Un objet souple, posé sur une table blanche, semble hésiter entre accessoire et vêtement. Il ne protège pas vraiment, ne cache pas totalement, ne s’impose jamais. Il enveloppe. C’est sans doute là que commence l’iPhone Pocket, dans ce geste presque oublié : porter plutôt que contenir.
Né d’une collaboration entre ISSEY MIYAKE et Apple, l’iPhone Pocket ne relève ni du gadget technologique ni du simple objet de mode. Il s’inscrit dans une réflexion plus ancienne, chère à la maison japonaise : celle du vêtement comme structure ouverte, adaptable, capable d’accueillir le corps — ou ici, l’objet — sans jamais le contraindre. Le concept fondateur, a piece of cloth, irrigue toute la pièce. Une seule surface textile, travaillée en maille 3D, capable de s’étirer, de se resserrer, de vivre avec ce qu’elle contient.
La référence au plissé n’est pas décorative. Elle est structurelle. La maille côtelée évoque les recherches historiques d’Issey Miyake sur le mouvement et la modularité, mais transposées ici à un usage quotidien contemporain : le téléphone, prolongement constant de la main et du regard.
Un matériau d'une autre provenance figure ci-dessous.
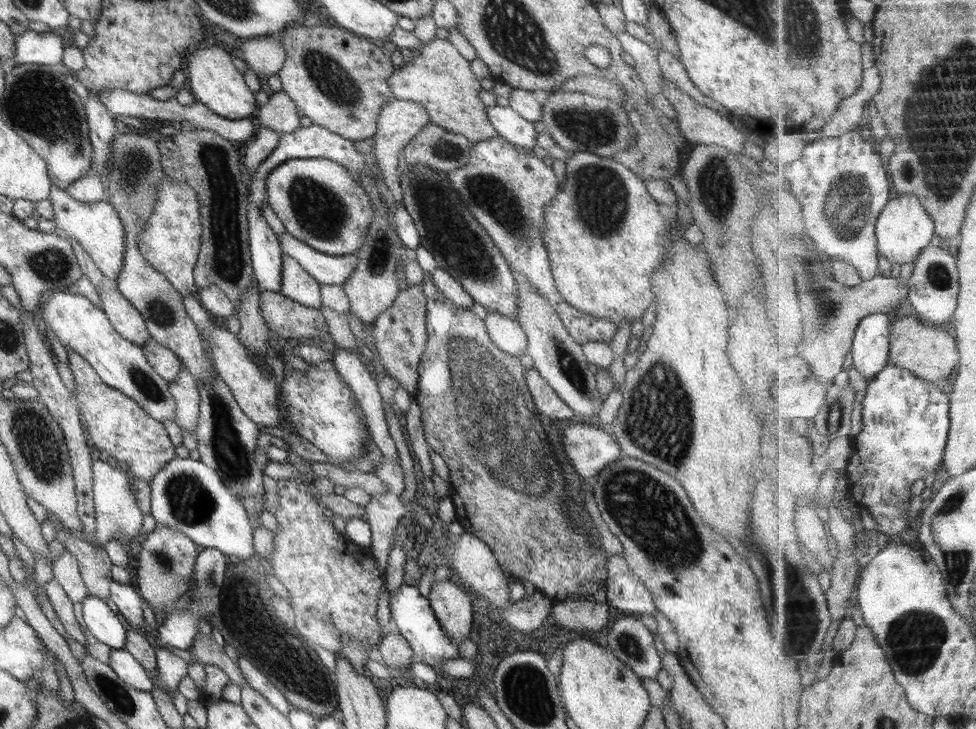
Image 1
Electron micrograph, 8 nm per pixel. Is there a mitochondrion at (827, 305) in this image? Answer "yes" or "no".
yes

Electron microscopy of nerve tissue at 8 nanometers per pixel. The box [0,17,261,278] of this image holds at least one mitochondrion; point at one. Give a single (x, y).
(57, 119)

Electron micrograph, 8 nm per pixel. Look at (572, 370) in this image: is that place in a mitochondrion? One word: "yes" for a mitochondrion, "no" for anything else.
yes

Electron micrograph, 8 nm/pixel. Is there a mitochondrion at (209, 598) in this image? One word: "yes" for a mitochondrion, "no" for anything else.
yes

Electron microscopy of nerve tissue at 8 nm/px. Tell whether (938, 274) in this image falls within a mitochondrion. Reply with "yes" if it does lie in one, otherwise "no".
yes

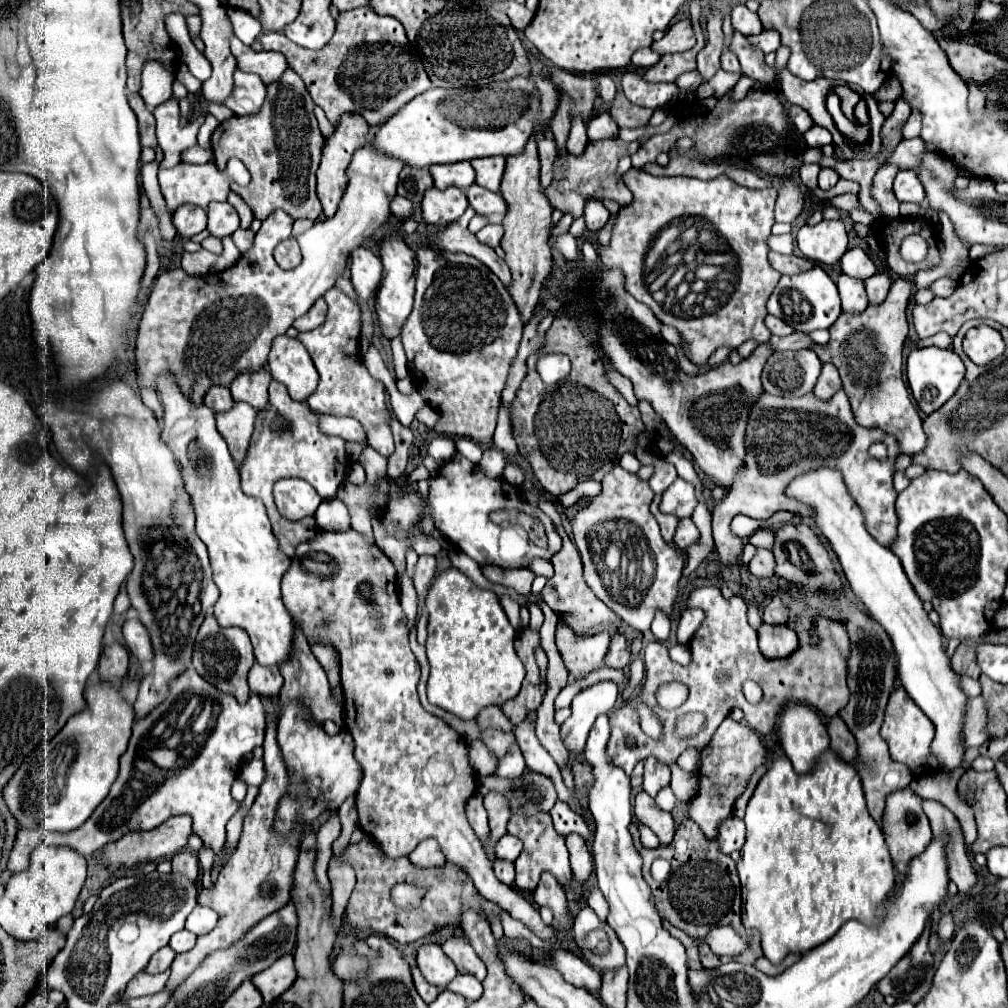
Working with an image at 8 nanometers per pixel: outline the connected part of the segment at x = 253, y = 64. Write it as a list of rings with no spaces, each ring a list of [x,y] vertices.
[[[231,38],[231,52],[237,58],[239,70],[259,74],[263,84],[277,80],[287,68],[287,60],[281,52],[255,52],[253,48],[245,46],[239,38]]]

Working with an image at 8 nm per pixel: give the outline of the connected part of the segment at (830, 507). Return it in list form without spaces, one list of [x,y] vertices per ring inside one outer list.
[[[821,468],[803,474],[789,484],[787,494],[815,508],[815,524],[833,546],[851,590],[861,598],[869,614],[877,618],[877,622],[881,622],[881,626],[887,630],[897,654],[897,674],[903,688],[937,728],[931,750],[939,760],[939,768],[943,772],[961,768],[965,752],[961,732],[967,696],[959,688],[959,674],[953,672],[951,662],[943,650],[941,632],[935,624],[931,624],[927,612],[923,610],[923,602],[911,590],[913,586],[905,578],[899,558],[869,538],[869,532],[863,526],[863,514],[845,490],[839,470]]]

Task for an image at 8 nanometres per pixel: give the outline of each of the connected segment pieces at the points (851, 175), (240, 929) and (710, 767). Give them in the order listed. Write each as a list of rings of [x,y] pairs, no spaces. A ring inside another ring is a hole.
[[[822,154],[820,166],[821,168],[830,167],[835,169],[841,178],[847,180],[855,180],[861,190],[859,190],[859,202],[863,204],[863,208],[867,212],[871,212],[875,218],[881,218],[881,208],[871,198],[870,190],[875,172],[883,166],[885,162],[879,164],[877,158],[871,160],[837,160],[834,157],[828,157]]]
[[[273,722],[267,724],[263,750],[265,750],[263,762],[265,762],[267,776],[265,776],[265,782],[259,788],[259,796],[255,798],[249,814],[245,816],[239,846],[237,846],[235,854],[231,854],[229,860],[223,864],[223,868],[219,870],[219,876],[217,876],[213,888],[211,890],[201,890],[201,894],[199,894],[199,904],[207,906],[207,908],[213,908],[219,914],[219,922],[209,934],[199,936],[197,944],[189,952],[183,952],[183,954],[175,956],[175,960],[171,964],[171,976],[169,976],[169,982],[167,982],[167,988],[171,992],[179,986],[179,982],[183,982],[203,962],[203,958],[209,952],[231,946],[237,938],[241,938],[241,934],[245,934],[245,930],[249,930],[251,926],[261,922],[261,918],[277,912],[291,898],[293,870],[295,870],[295,864],[297,864],[301,834],[297,830],[297,832],[291,832],[289,836],[283,838],[283,836],[275,834],[275,830],[271,828],[273,820],[275,820],[277,802],[287,792],[287,782],[289,782],[287,766],[283,762],[281,750],[279,750],[277,740],[275,740],[275,724]],[[265,882],[271,884],[269,892],[261,890],[261,886]]]
[[[725,718],[723,724],[715,730],[709,746],[701,752],[699,766],[699,788],[697,794],[687,802],[689,818],[695,820],[707,840],[717,840],[719,824],[731,816],[735,800],[743,794],[753,772],[767,762],[767,750],[763,748],[759,736],[731,718]]]

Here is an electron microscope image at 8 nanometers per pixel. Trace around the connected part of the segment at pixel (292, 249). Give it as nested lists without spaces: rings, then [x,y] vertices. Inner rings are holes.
[[[295,239],[285,240],[275,248],[275,262],[283,270],[291,270],[301,264],[301,250],[299,250],[299,244]]]

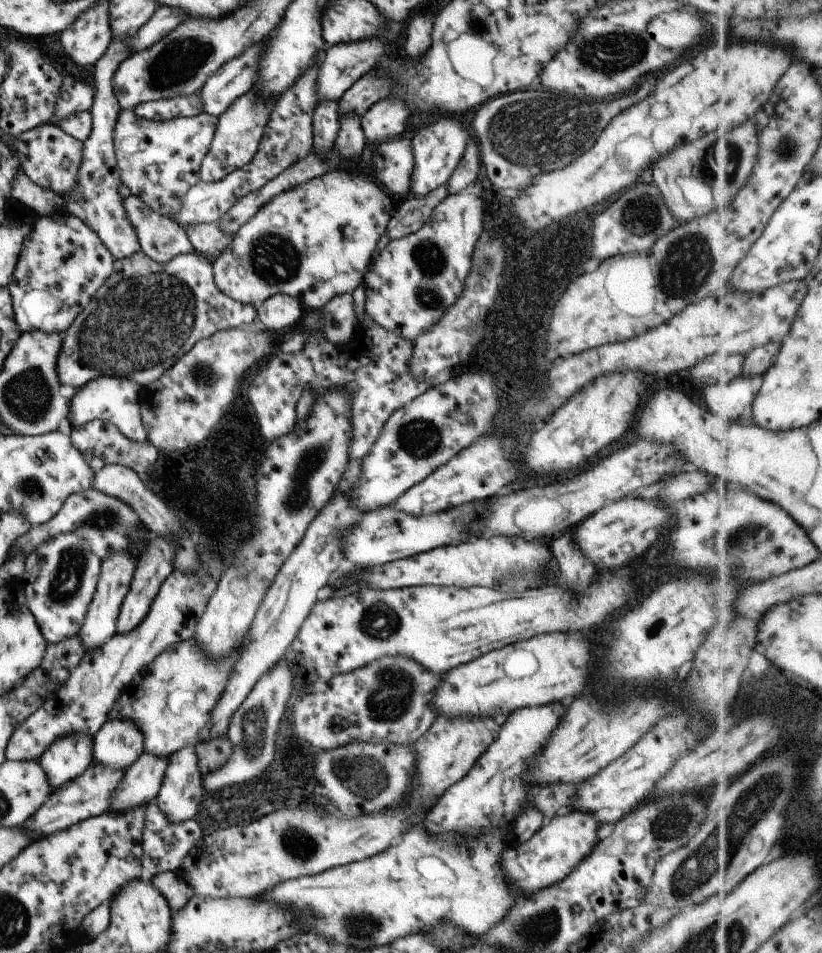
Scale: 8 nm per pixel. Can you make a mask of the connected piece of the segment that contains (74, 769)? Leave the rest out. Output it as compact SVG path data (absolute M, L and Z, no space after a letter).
M80 734L59 739L46 750L39 766L42 766L52 789L79 778L94 764L92 746L92 737Z

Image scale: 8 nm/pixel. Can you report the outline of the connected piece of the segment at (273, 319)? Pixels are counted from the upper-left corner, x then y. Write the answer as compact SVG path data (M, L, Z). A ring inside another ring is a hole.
M276 294L257 308L257 318L270 330L282 330L298 324L306 310L299 300L289 295Z

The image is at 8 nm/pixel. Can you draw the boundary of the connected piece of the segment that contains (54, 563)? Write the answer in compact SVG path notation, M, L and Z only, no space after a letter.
M67 533L54 538L25 558L24 573L20 577L24 584L25 606L34 616L36 625L47 645L58 645L79 634L88 606L92 603L97 590L101 564L102 562L93 554L89 543L86 543L86 540L83 540L81 534L78 533Z

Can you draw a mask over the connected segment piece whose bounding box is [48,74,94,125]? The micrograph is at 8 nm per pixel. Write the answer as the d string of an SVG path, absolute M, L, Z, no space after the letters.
M75 76L63 78L63 84L55 103L55 113L50 124L58 125L66 118L78 112L89 111L93 106L92 86L86 82L80 82Z

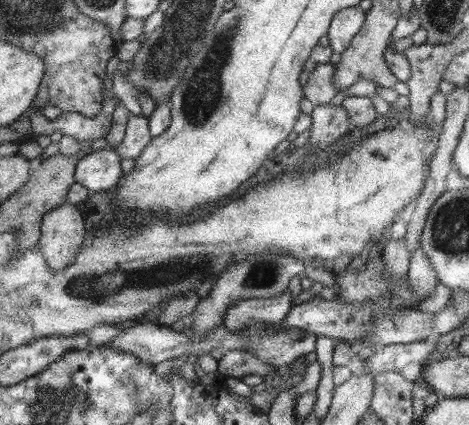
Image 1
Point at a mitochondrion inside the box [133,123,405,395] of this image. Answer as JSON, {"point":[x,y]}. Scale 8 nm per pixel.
{"point":[264,274]}

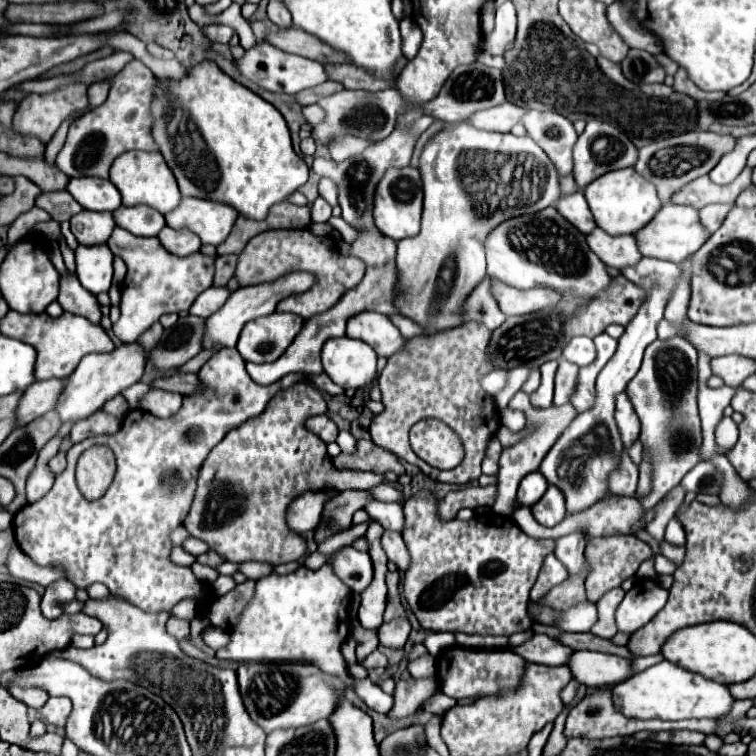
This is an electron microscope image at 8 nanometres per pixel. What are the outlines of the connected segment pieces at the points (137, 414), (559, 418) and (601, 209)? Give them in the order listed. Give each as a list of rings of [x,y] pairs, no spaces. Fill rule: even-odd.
[[[235,347],[219,349],[203,365],[198,372],[198,377],[203,383],[203,389],[195,397],[185,397],[183,409],[175,417],[159,419],[159,417],[153,417],[151,413],[143,413],[139,409],[129,411],[127,427],[123,423],[119,433],[89,437],[81,443],[75,443],[67,451],[67,469],[61,475],[57,475],[53,489],[39,501],[25,505],[21,511],[15,513],[15,519],[13,519],[17,545],[35,565],[43,565],[43,567],[45,565],[63,565],[67,569],[67,579],[71,583],[75,583],[79,589],[87,589],[93,583],[103,583],[109,587],[111,595],[129,601],[131,605],[139,607],[141,611],[171,609],[185,597],[197,599],[199,611],[205,611],[205,607],[211,603],[211,597],[205,597],[209,593],[209,589],[207,589],[207,585],[203,585],[201,581],[195,579],[195,575],[191,573],[189,567],[179,567],[179,565],[171,563],[169,551],[173,545],[169,541],[169,533],[183,523],[183,519],[191,507],[197,471],[201,467],[201,461],[207,459],[209,451],[231,429],[235,429],[241,423],[249,421],[251,417],[257,417],[259,413],[263,413],[275,393],[289,389],[295,383],[307,381],[307,377],[303,373],[291,373],[273,385],[267,385],[267,387],[259,385],[245,371],[245,361]],[[93,445],[109,445],[109,449],[117,457],[115,479],[113,479],[111,487],[107,489],[107,493],[97,501],[85,499],[75,481],[77,459],[85,449],[89,449]]]
[[[519,391],[509,401],[509,409],[525,413],[525,419],[527,419],[525,431],[527,433],[519,443],[515,443],[513,447],[503,449],[503,453],[501,453],[499,473],[497,473],[497,479],[499,479],[499,483],[497,483],[497,499],[495,499],[495,505],[493,505],[493,513],[497,513],[497,515],[511,515],[515,511],[515,493],[517,493],[521,477],[525,477],[527,473],[539,471],[539,465],[541,465],[543,457],[549,453],[549,449],[555,445],[555,441],[561,437],[561,433],[567,429],[567,425],[571,425],[571,421],[579,415],[577,409],[571,403],[565,403],[561,407],[551,405],[547,409],[535,409],[529,403],[529,395],[525,395],[523,391]]]
[[[633,167],[607,173],[599,177],[599,181],[593,181],[585,189],[585,199],[593,211],[593,217],[597,221],[597,227],[607,231],[609,235],[629,235],[643,229],[661,209],[661,199],[657,195],[657,189],[651,181],[641,177]]]

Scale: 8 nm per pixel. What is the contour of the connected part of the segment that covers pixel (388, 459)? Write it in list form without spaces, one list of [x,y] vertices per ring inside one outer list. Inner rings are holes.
[[[361,439],[357,443],[357,453],[355,455],[347,455],[341,453],[333,459],[333,465],[337,469],[365,469],[365,471],[395,471],[397,475],[403,475],[403,467],[401,463],[395,459],[393,453],[387,453],[385,449],[381,449],[379,445],[375,445],[373,441]]]

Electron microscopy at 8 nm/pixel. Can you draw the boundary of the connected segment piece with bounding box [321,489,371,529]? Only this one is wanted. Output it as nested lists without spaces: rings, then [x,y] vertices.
[[[341,491],[331,497],[323,507],[323,523],[337,523],[341,529],[351,527],[351,517],[357,509],[363,509],[363,501],[369,501],[371,495],[367,491]]]

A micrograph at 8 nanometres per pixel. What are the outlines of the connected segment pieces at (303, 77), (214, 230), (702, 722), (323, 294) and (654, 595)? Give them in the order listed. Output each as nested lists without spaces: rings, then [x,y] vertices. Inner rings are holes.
[[[261,41],[255,47],[247,49],[243,53],[243,57],[235,61],[235,65],[237,65],[239,73],[245,79],[257,83],[259,87],[263,87],[263,89],[267,89],[271,93],[295,95],[295,93],[299,93],[303,89],[309,89],[309,87],[315,87],[315,85],[327,81],[325,69],[323,69],[323,65],[319,61],[311,61],[311,59],[301,57],[301,55],[291,55],[291,53],[281,51],[281,49],[277,49],[277,47],[273,47],[271,43],[265,43],[265,41]]]
[[[183,197],[173,213],[165,215],[171,229],[189,229],[199,235],[203,245],[221,245],[231,233],[239,213],[229,205]]]
[[[593,687],[587,695],[569,711],[565,737],[587,737],[587,739],[603,739],[615,735],[633,735],[637,731],[673,731],[673,729],[693,729],[711,735],[717,731],[717,721],[711,719],[689,719],[689,721],[661,721],[661,719],[629,719],[625,717],[613,703],[613,691],[609,687]]]
[[[275,229],[263,231],[255,235],[245,249],[239,253],[235,279],[239,285],[253,285],[253,283],[267,283],[283,277],[285,273],[293,271],[309,271],[315,275],[315,285],[305,293],[293,293],[277,303],[277,311],[289,311],[303,319],[311,319],[319,313],[331,309],[345,291],[353,289],[363,279],[363,261],[355,257],[345,257],[337,251],[337,243],[331,235],[317,237],[309,229]]]
[[[637,579],[635,587],[627,591],[625,599],[617,607],[615,621],[621,633],[635,633],[639,627],[647,625],[655,613],[659,613],[667,603],[669,591],[651,579]]]

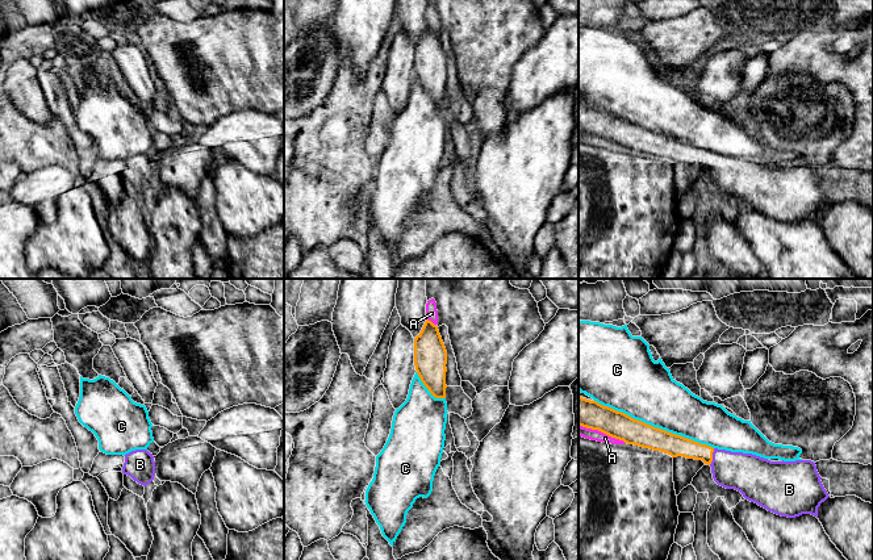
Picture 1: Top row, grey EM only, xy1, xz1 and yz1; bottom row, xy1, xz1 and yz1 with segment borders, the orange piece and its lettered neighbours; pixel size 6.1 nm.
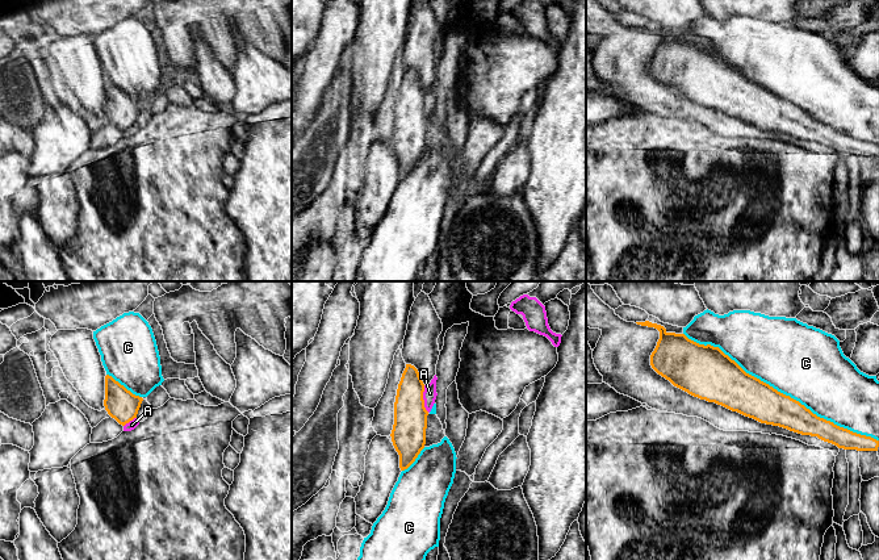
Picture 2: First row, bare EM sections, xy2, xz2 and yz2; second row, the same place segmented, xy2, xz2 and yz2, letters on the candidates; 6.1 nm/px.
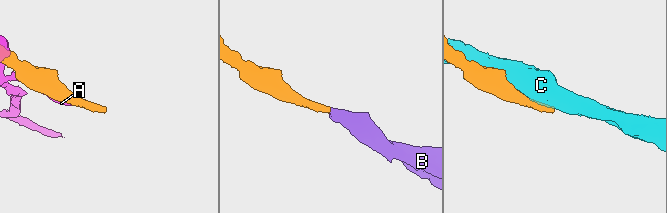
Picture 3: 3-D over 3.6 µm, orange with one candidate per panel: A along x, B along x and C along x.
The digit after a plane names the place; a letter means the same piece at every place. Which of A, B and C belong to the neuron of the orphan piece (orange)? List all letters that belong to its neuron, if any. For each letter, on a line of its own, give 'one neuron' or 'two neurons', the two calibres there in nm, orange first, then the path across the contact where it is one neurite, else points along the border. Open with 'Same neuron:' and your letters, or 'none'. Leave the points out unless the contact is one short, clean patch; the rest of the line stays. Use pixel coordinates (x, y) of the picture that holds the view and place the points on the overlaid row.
Same neuron: B
A: two neurons; 180 nm thick on the orange side, 70 nm on the other
B: one neuron; 130 nm thick on the orange side, 240 nm on the other; runs through yz1 (673, 444), (702, 451), (711, 456), (730, 469), (747, 473)
C: two neurons; 240 nm thick on the orange side, 460 nm on the other

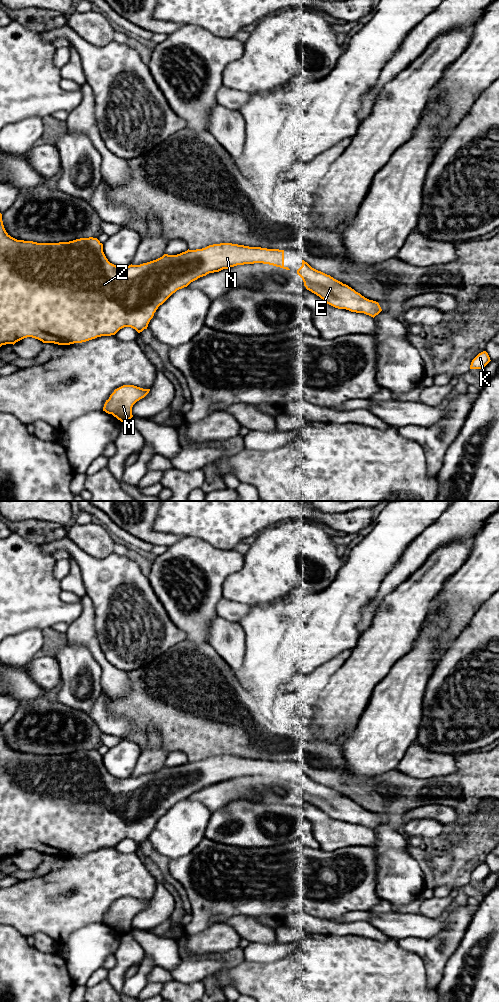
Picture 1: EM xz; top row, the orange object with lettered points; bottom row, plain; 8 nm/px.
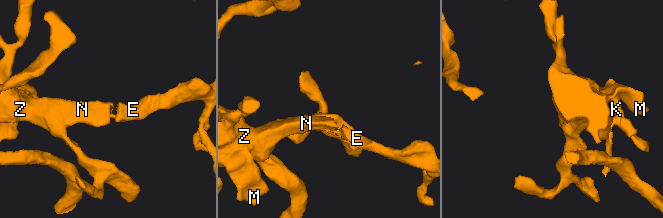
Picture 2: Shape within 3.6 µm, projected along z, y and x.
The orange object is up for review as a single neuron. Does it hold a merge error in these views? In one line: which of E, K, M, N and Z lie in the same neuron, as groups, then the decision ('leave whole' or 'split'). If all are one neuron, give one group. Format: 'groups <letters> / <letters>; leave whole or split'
groups E K M N Z; leave whole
L’iPhone Pocket ne cherche pas à effacer cette présence. Au contraire, il l’assume. Le textile ajouré laisse deviner l’écran, les contours, parfois même la couleur de l’appareil. Le contenu n’est jamais dissimulé, simplement accompagné.
Ce qui frappe, c’est la manière dont l’objet refuse toute hiérarchie entre mode et technologie. L’expertise de l’Apple Design Studio s’inscrit dans la continuité du geste textile, sans surenchère fonctionnelle. Le design reste volontairement élémentaire. Pas de fermeture complexe, pas de structure rigide. Une poche supplémentaire, pensée comme une extension du vêtement, que l’on peut porter à la main, sur le corps ou attachée à un sac. La technologie accepte ici de se plier — littéralement — au rythme du corps.
La palette chromatique joue un rôle discret mais essentiel. Citron, mandarine, violet, saphir, cannelle, noir. Des couleurs franches, presque joyeuses, qui rappellent que l’objet n’est pas conçu pour disparaître mais pour dialoguer avec son porteur. Deux longueurs seulement, deux proportions, comme pour éviter toute tentation de gamme exhaustive. L’iPhone Pocket préfère l’évidence à la multiplication.
Fabriqué au Japon, proposé en édition limitée, l’objet s’inscrit dans une temporalité mesurée. Il ne prétend pas résoudre un problème, ni redéfinir un usage. Il propose autre chose : une relation plus douce à un objet devenu omniprésent. Dans un paysage saturé d’accessoires techniques cherchant à optimiser, protéger, renforcer, l’iPhone Pocket fait un pas de côté. Il suggère que l’innovation peut aussi consister à simplifier le geste, à redonner au textile sa capacité première : envelopper le quotidien sans jamais l’alourdir.